Toyota will slash Lexus spare parts prices in China post antitrust probe


Toyota noted that the price cut will cover around 15,000 Lexus parts at an average of 26 percent. The announcement was posted on the official Toyota Lexus China site. Some parts will have higher cut rates such as the radiator parts (35 percent) and engines and transmissions (30 percent).

So far, Lexus is the latest car brand that has joined the spare parts price cut bandwagon. Other cars that have lowered their prices include Audi, Mercedes-Benz, and BMW. Foreign carmakers in China have been lowering their prices in the height of China's anti-trust investigation which had been extended to the auto industry. Based on the record, the root cause of it all is when the National and Development Reform Commission discovered that 12 Japanese parts manufacturers are guilty of price-fixing. The commission had charged them with a fine of 1.24 billion yuan which is equivalent to $200 million.

However, there were two among the ten companies that avoided paying fines. These companies supported their claim by offering important evidence.

"The cuts were made in response to the NDRC's concerns over pricing practices in the industry," said Naoki Sumino, Toyota spokesman. "As a company that is rooted in China, Lexus will strictly comply with China's laws and regulations, and continually improve its business practices."
++++++++++
**Work order**. List every car brand that the article on Lexus spare parts prices in China names as having lowered its spare parts prices.

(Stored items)
++++++++++
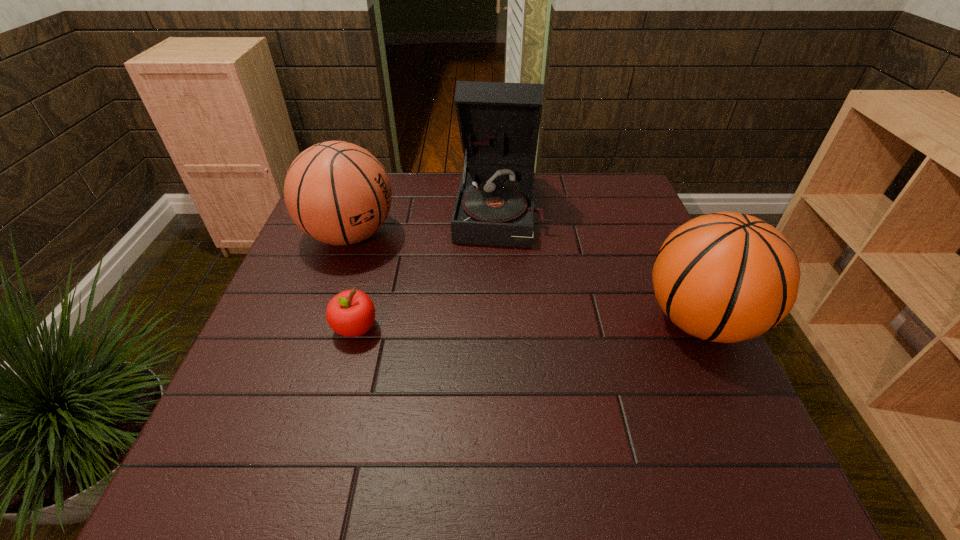
You are a GUI agent. You are given a task and a screenshot of the screen. Output one action in this format:
    pyautogui.click(x=<x>, y=<y>)
    Task: Click on the vacant space on the desktop that is between the shortest object and the right basketball and is positioned on the front-facing side of the phonograph_record
    
    Given the screenshot: What is the action you would take?
    pyautogui.click(x=489, y=325)

You are a GUI agent. You are given a task and a screenshot of the screen. Output one action in this format:
    pyautogui.click(x=<x>, y=<y>)
    Task: Click on the vacant space on the desktop that is between the apple and the nearer basketball and is positioned on the surface of the left basketball near the brand logo
    
    Given the screenshot: What is the action you would take?
    pyautogui.click(x=566, y=323)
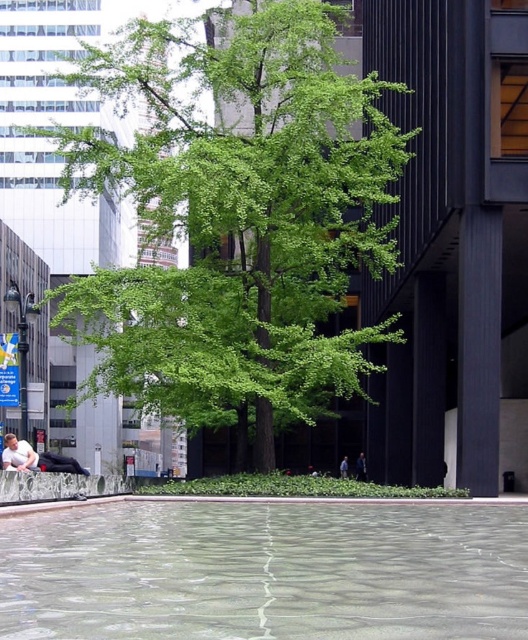
You are standing at the edge of the smooth concrete ledge at lower center and want to look up to see the green leafy tree at center. In which direction should you look?

You should look upwards because the green leafy tree at center is located above the smooth concrete ledge at lower center.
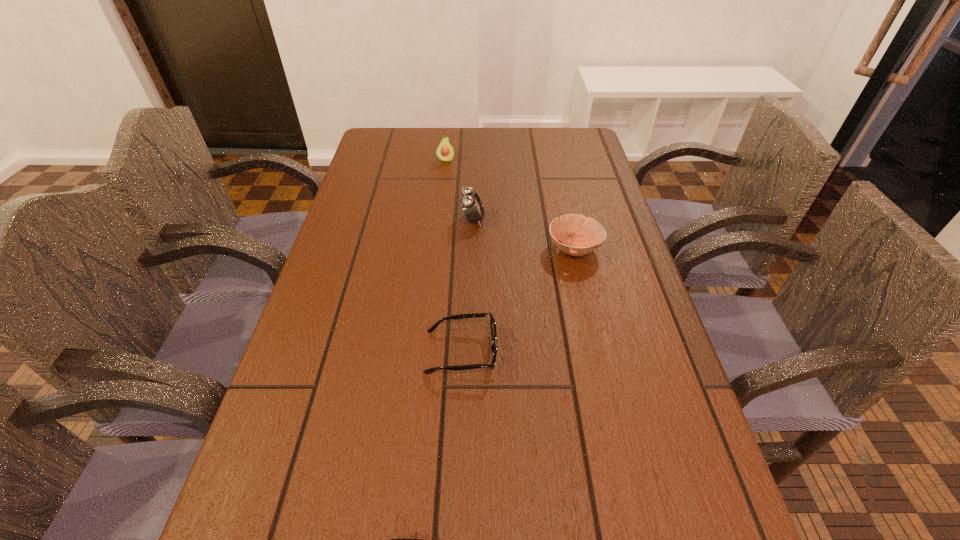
++++++++++
**Completed task**. Lexus, Audi, Mercedes-Benz, BMW